RISE rounds up the latest regulatory headlines that impact Medicare, Medicare Advantage, and Medicaid.
Biden's big plans to expand Medicare pared down
The White House administration on Thursday revealed its pared-down spending package will no longer include Medicare coverage for dental and vision benefits.
The original plan called for the spending of $3.5 trillion to expand the social safety net under the Build Back Better Act and included adding vision, dental, and hearing benefits to traditional Medicare. But conversative Democrats objected to the huge cost and to certain provisions, which forced Democratic leaders to dramatically scale back the package. The current proposal will include adding hearing aids and hearing checkups to traditional Medicare.
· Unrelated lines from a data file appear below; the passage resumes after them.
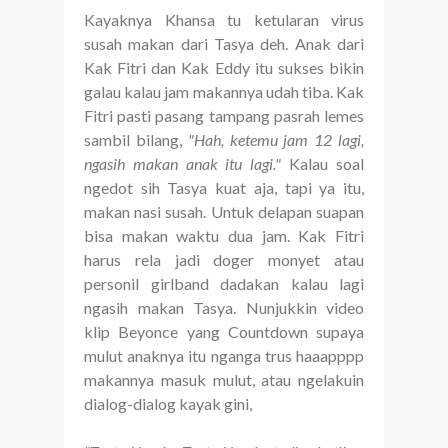
Kayaknya Khansa tu ketularan virus
susah makan dari Tasya deh. Anak dari
Kak Fitri dan Kak Eddy itu sukses bikin
galau kalau jam makannya udah tiba. Kak
Fitri pasti pasang tampang pasrah lemes
sambil bilang,
"Hah, ketemu jam 12 lagi,
ngasih makan anak itu lagi."
Kalau soal
ngedot sih Tasya kuat aja, tapi ya itu,
makan nasi susah. Untuk delapan suapan
bisa makan waktu dua jam. Kak Fitri
harus rela jadi doger monyet atau
personil girlband dadakan kalau lagi
ngasih makan Tasya. Nunjukkin video
klip Beyonce yang Countdown supaya
mulut anaknya itu nganga trus haaapppp
makannya masuk mulut, atau ngelakuin
dialog-dialog kayak gini,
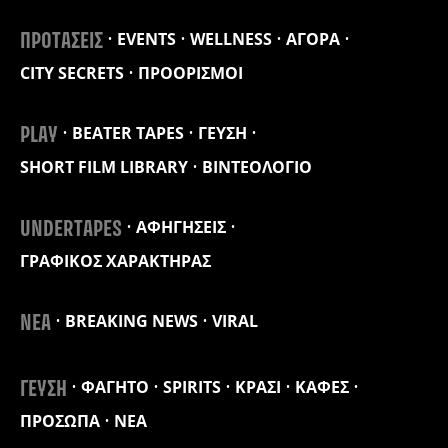
EVENTS
WELLNESS
ΑΓΟΡΑ
ΠΡΟΤΑΣΕΙΣ
CITY SECRETS
ΠΡΟΟΡΙΣΜΟΙ
BEATER TAPES
ΓΕΥΣΗ
PLAY
SHORT FILM LIBRARY
ΒΙΝΤΕΟΛΟΓΙΟ
ΑΦΗΓΗΣΕΙΣ
UNDERTAPES
ΓΡΑΦΙΚΟΣ ΧΑΡΑΚΤΗΡΑΣ
BREAKING NEWS
VIRAL
ΝΕΑ
ΦΑΓΗΤΟ
SPIRITS
ΚΡΑΣΙ
ΚΑΦΕΣ
ΓΕΥΣΗ
ΠΡΟΣΩΠΑ
ΝΕΑ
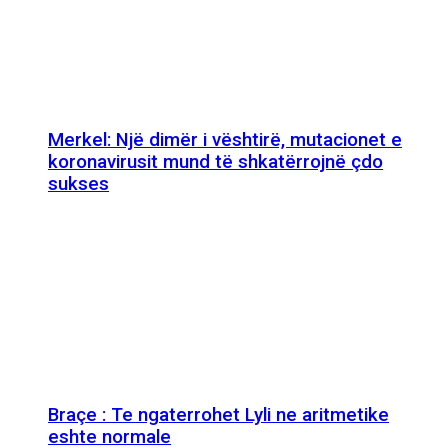
Merkel: Një dimër i vështirë, mutacionet e
koronavirusit mund të shkatërrojnë çdo
sukses
Braçe : Te ngaterrohet Lyli ne aritmetike
eshte normale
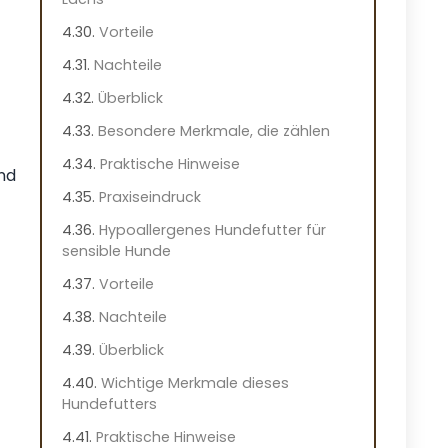
Vorteile
Nachteile
Überblick
Besondere Merkmale, die zählen
Praktische Hinweise
ind
Praxiseindruck
Hypoallergenes Hundefutter für
sensible Hunde
Vorteile
Nachteile
Überblick
Wichtige Merkmale dieses
Hundefutters
Praktische Hinweise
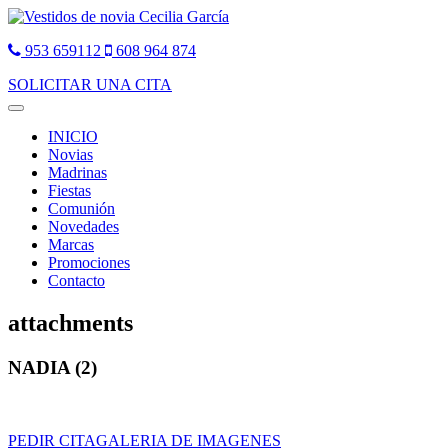
953 659112
608 964 874
SOLICITAR UNA CITA
Toggle
navigation
INICIO
Novias
Madrinas
Fiestas
Comunión
Novedades
Marcas
Promociones
Contacto
attachments
NADIA (2)
PEDIR CITA
GALERIA DE IMAGENES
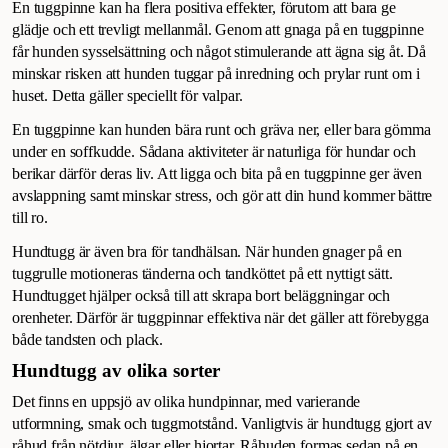
En tuggpinne kan ha flera positiva effekter, förutom att bara ge
glädje och ett trevligt mellanmål. Genom att gnaga på en tuggpinne
får hunden sysselsättning och något stimulerande att ägna sig åt. Då
minskar risken att hunden tuggar på inredning och prylar runt om i
huset. Detta gäller speciellt för valpar.
En tuggpinne kan hunden bära runt och gräva ner, eller bara gömma
under en soffkudde. Sådana aktiviteter är naturliga för hundar och
berikar därför deras liv. Att ligga och bita på en tuggpinne ger även
avslappning samt minskar stress, och gör att din hund kommer bättre
till ro.
Hundtugg är även bra för tandhälsan. När hunden gnager på en
tuggrulle motioneras tänderna och tandköttet på ett nyttigt sätt.
Hundtugget hjälper också till att skrapa bort beläggningar och
orenheter. Därför är tuggpinnar effektiva när det gäller att förebygga
både tandsten och plack.
Hundtugg av olika sorter
Det finns en uppsjö av olika hundpinnar, med varierande
utformning, smak och tuggmotstånd. Vanligtvis är hundtugg gjort av
råhud från nötdjur, älgar eller hjortar. Råhuden formas sedan på en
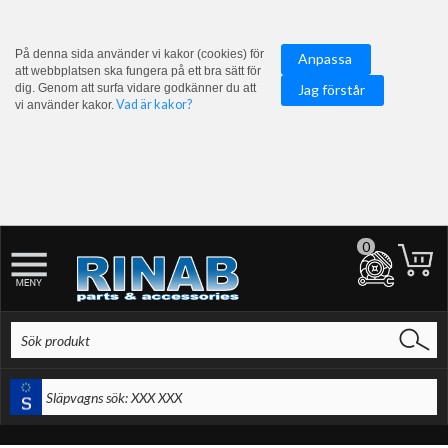
På denna sida använder vi kakor (cookies) för
Anpassa
att webbplatsen ska fungera på ett bra sätt för
dig. Genom att surfa vidare godkänner du att
Jag förstår
Vad är kakor?
vi använder kakor.
0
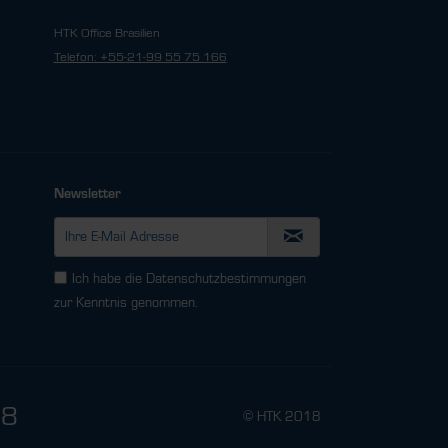
HTK Office Brasilien
Telefon: +55-21-99 55 75 166
Newsletter
Ich habe die
Datenschutzbestimmungen
zur Kenntnis genommen.
78
© HTK 2018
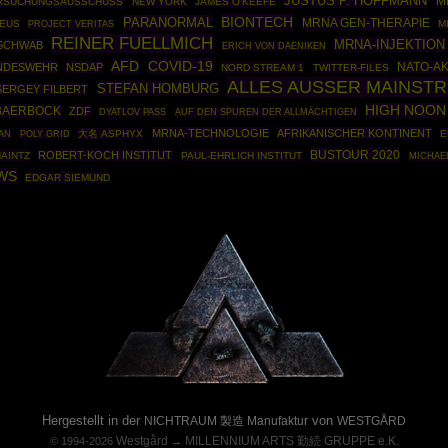
JUSTUS P. HOFFMANN
M
ERSUCHUNGSAUSSCHUSS
NEW YORK
JAMES O'KEEFE
BIONTECH
PARANORMAL
MRNA GEN-THERAPIE
EUS
M
PROJECT VERITAS
REINER FUELLMICH
MRNA-INJEKTION
 SCHWAB
ERICH VON DAENIKEN
COVID-19
AFD
NATO-A
NDESWEHR
NSDAP
NORD STREAM 1
TWITTER-FILES
ALLES AUSSER MAINST
STEFAN HOMBURG
SERGEY FILBERT
HIGH NOON
BAERBOCK
ZDF
DYATLOV PASS
AUF DEN SPUREN DER ALLMÄCHTIGEN
MRNA-TECHNOLOGIE
AFRIKANISCHER KONTINENT
POLY GRID
大名 ASPHYX
E
AN
BUSTOUR 2020
ROBERT-KOCH INSTITUT
AINTZ
PAUL-EHRLICH INSTITUT
MICHAE
WS
EDGAR SIEMUND
Powered By :
Hergestellt in der
von
NICHTRAUM 製造 Manufaktur
WESTGÅRD
Westgård
MILLENNIUM ARTS 勤続 GRUPPE e.K.
© 1994-2026
→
“Only 30 percent of seniors over the age of 70 who could benefit from hearing aids have ever used them,” the White House said in a statement. “The Build Back Better framework will expand Medicare to cover hearing services, so that older Americans can access the affordable care they need.”
HHS announces plans to repeal Trump administration’s SUNSET final rule
The Department of Health and Human Services (HHS) on Friday proposed to withdraw or repeal the controversial final rule, “Securing Updated and Necessary Statutory Evaluations Timely,” more commonly known as the SUNSET final rule, which was published in the Federal Register the day before President Biden’s inauguration.
The rule was proposed by the Trump administration the day after the November election and would add automatic expiration dates to more than 18,000 regulations issued by HHS and its sub-agencies, including the Centers for Medicare & Medicaid Services and the Food and Drug Administration starting in five years unless the agency conducts an intensive review of each regulation.
The final rule was originally scheduled to take effect on March 22 but was delayed for a year after a lawsuit was filed seeking to overturn it. HHS now wants to repeal the final rule in its entirety.
“Based on a reanalysis of the regulatory impact of the rule, we now believe that the rule rested on a flawed understanding of the resources required for this undertaking, which implicates the likelihood that HHS regulations would expire if the final rule were to go into effect,” HHS said in the proposal, which was published in the Federal Register on Friday. “That in turn will require the Department to make resource allocation decisions which could impede the Department's routine operations and hamper its ability to carry out other key priorities and goals, particularly during an ongoing public health emergency.”
Comments on the proposal will be accepted through Dec. 28.